Exploratory Data Analysis (EDA). EDA essentially conceptualizes the analysis process as a dynamic one, sometimes with a playful tone65 And it is probably because of this conceptual framework, EDA happens to use a lot of figures to explore the data. Figures are rich in information, some are not easily generalized into abstract numbers. EDA could start with something simple. For example, we can start with a smaller model rather than throw everything into the analysis.

Let’s revisit the data analysis done in the 7-step R pipeline and examine a simple logistic regression model with only one predictor, FDG.

# Fit a logistic regression model with FDG
logit.AD.FDG <- glm(DX_bl ~ FDG, data = AD, family = "binomial")
summary(logit.AD.FDG)

##
## Call:
## glm(formula = DX_bl   FDG, family = "binomial", data = AD)
##
## Deviance Residuals:
##     Min       1Q   Median       3Q      Max
## -2.4686  -0.8166  -0.2758   0.7679   2.7812
##
## Coefficients:
##             Estimate Std. Error z value Pr(>|z|)
## (Intercept)  18.3300     1.7676   10.37   <2e-16 ***
## FDG          -2.9370     0.2798  -10.50   <2e-16 ***
## ---
## Signif. codes:  0 '***' 0.001 '**' 0.01 '*' 0.05 '.' 0.1 ' ' 1
##
## (Dispersion parameter for binomial family taken to be 1)
##
##     Null deviance: 711.27  on 516  degrees of freedom
## Residual deviance: 499.00  on 515  degrees of freedom
## AIC: 503
##
## Number of Fisher Scoring iterations: 5

It can be seen that the predictor FDG is significant, as the p-value is \(<2e-16\) that is far less than \(0.05\). On the other hand, although there is no R-Squared in the logistic regression model, we could observe that, out of the total deviance of \(711.27\), \(711.27 - 499.00 = 212.27\) could be explained by FDG.

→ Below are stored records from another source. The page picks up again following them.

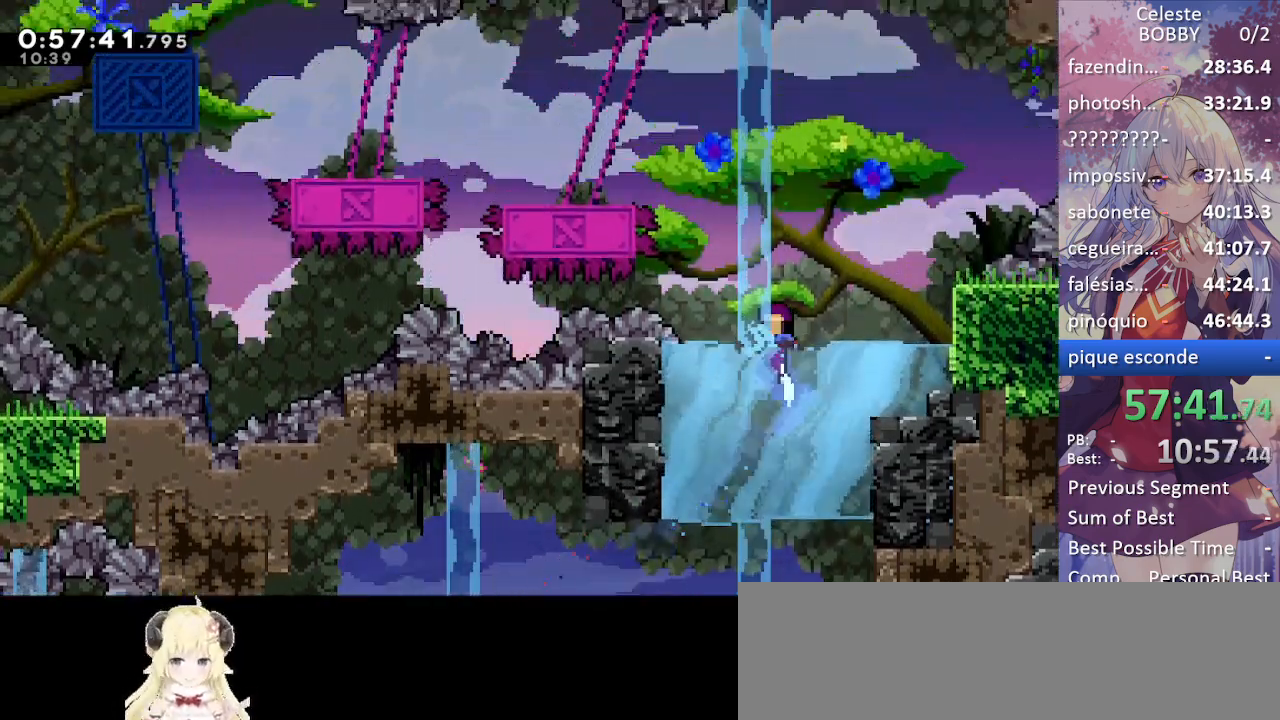
{"keys": ["grab", "left"], "events": [[117, "up", "up"], [484, "left", "down"]]}
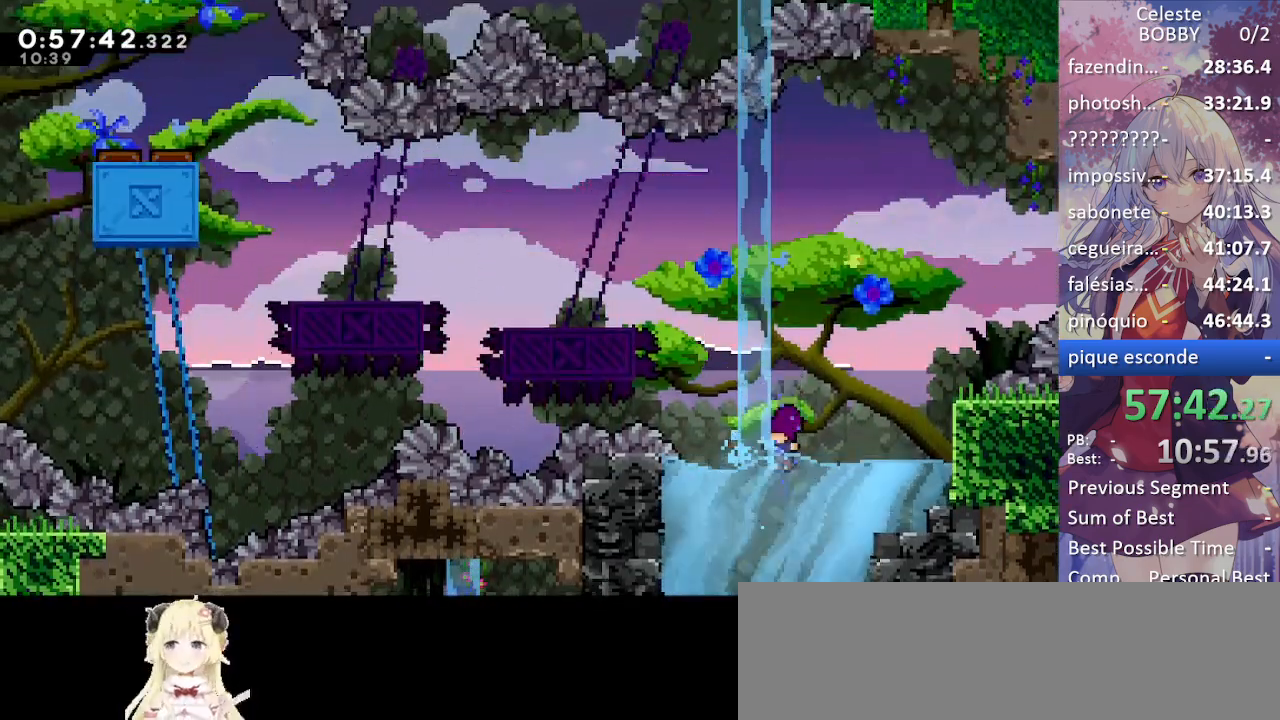
{"keys": ["grab"], "events": [[84, "left", "up"], [317, "jump", "down"], [400, "jump", "up"]]}
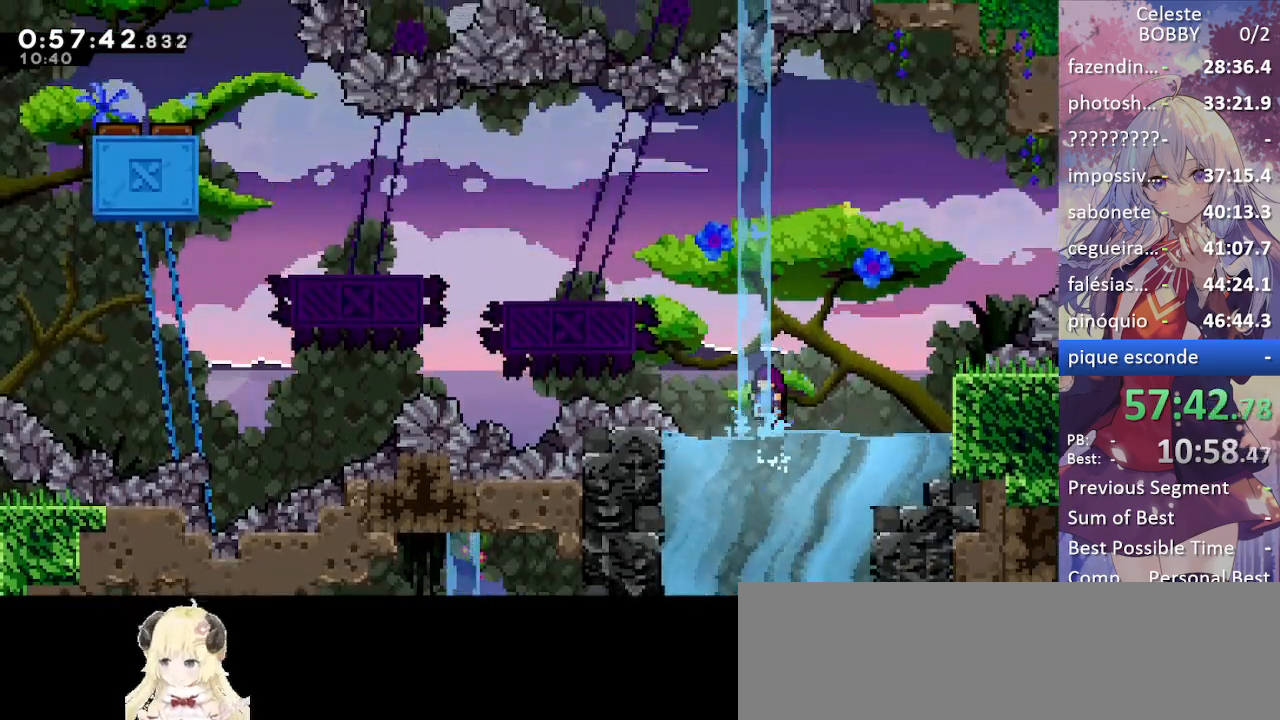
{"keys": ["grab", "jump"], "events": [[150, "jump", "down"], [200, "jump", "up"], [484, "jump", "down"]]}
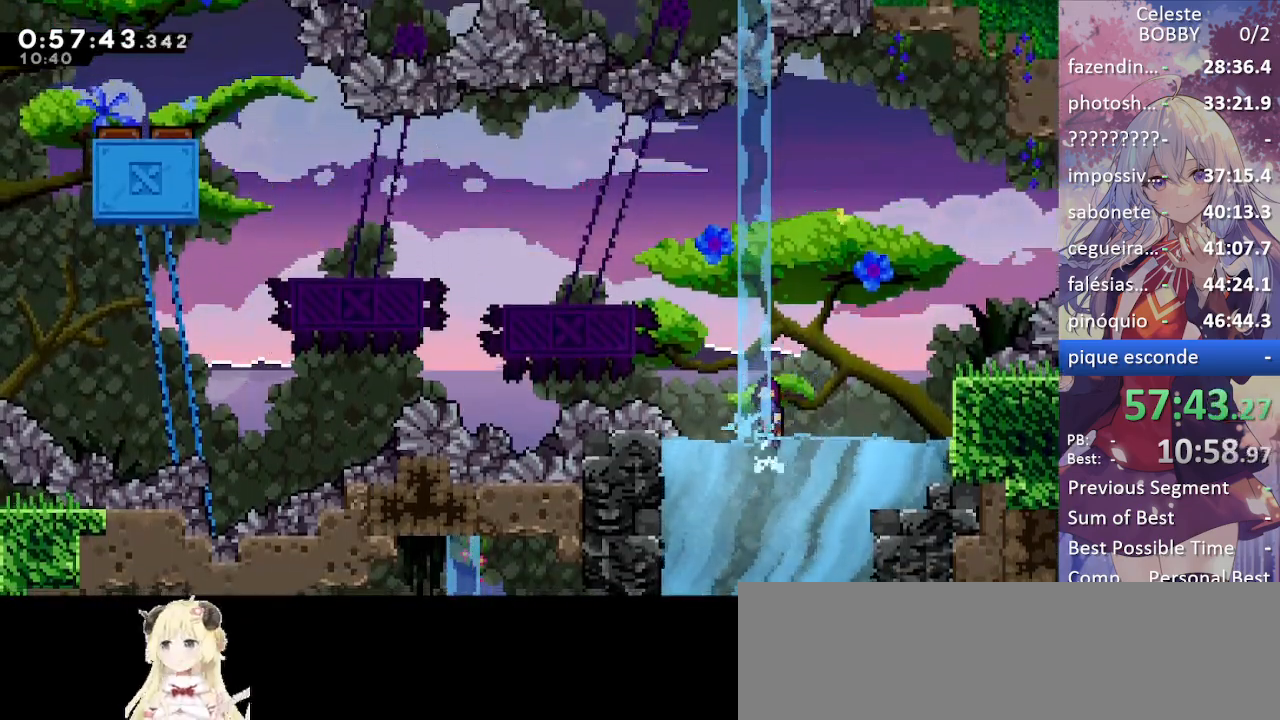
{"keys": ["dash", "grab", "left", "up"], "events": [[267, "dash", "down"], [267, "left", "down"], [267, "up", "down"], [317, "jump", "up"]]}
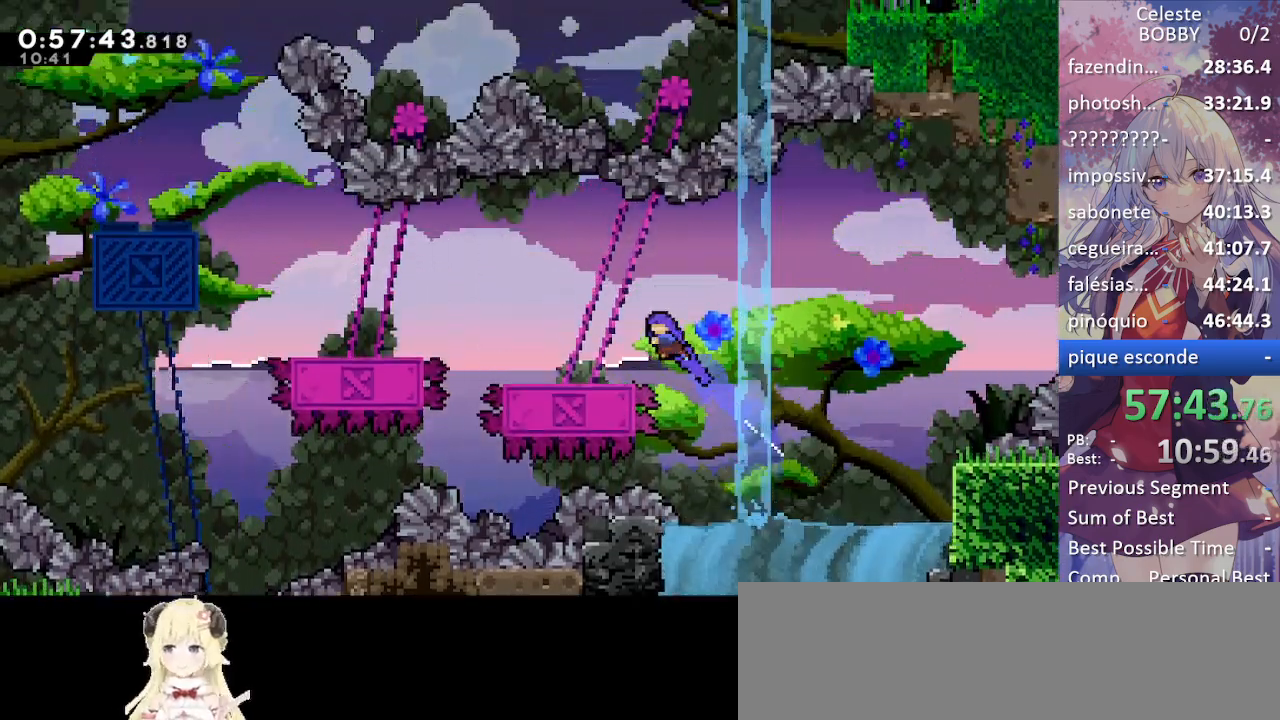
{"keys": ["grab", "jump", "left"], "events": [[17, "up", "up"], [50, "dash", "up"], [384, "jump", "down"]]}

This process could be repeated for every variable in order to have a sense of what are their marginal contributions in explaining away the variation in the outcome variable. This practice, which seems dull, is not always associated with an immediate reward. But it is not uncommon in practice, particularly when we have seen in Chapter 2 that, in regression models, the regression coefficients are interdependent, the regression models are not causal models, and, when you throw variables into the model, they may generate interactions just like chemicals, etc. Looking at your data from every possible angle is useful to conduct data analytics.

Back to the simple model that only uses one variable, FDG. To understand better how well it predicts the outcome, we can draw figures to visualize the predictions. First, let’s get the predictions and their \(95\%\) CI values.

logit.AD.FDG <- glm(DX_bl ~   FDG, data = data.train,
                    family = "binomial")
y_hat <- predict(logit.AD.FDG, data.test, type = "link",
                 se.fit = TRUE)
data.test$fit    <- y_hat$fit
data.test$se.fit <- y_hat$se.fit

# CI for fitted values
data.test <- within(data.test, {
# added "fitted" to make predictions at appended temp values
  fitted    = exp(fit) / (1 + exp(fit))
  fit.lower = exp(fit - 1.96 * se.fit) / (1 + exp(fit - 1.96 *
                                                    se.fit))
  fit.upper = exp(fit + 1.96 * se.fit) / (1 + exp(fit + 1.96 *
                                                    se.fit))
})

Boxplots of the *predicted probabilities of diseased*, i.e., the $Pr(y=1|\boldsymbol{x})$ Figure 33: Boxplots of the predicted probabilities of diseased, i.e., the \(Pr(y=1|\boldsymbol{x})\)

We then draw Figure 33 using the following script.

# Use Boxplot to evaluate the prediction performance
require(ggplot2)
p <- qplot(factor(data.test$DX_bl), data.test$fit, data = data.test,
      geom=c("boxplot"), fill = factor(data.test$DX_bl)) + 
      labs(fill="Dx_bl") +
      theme(text = element_text(size=25))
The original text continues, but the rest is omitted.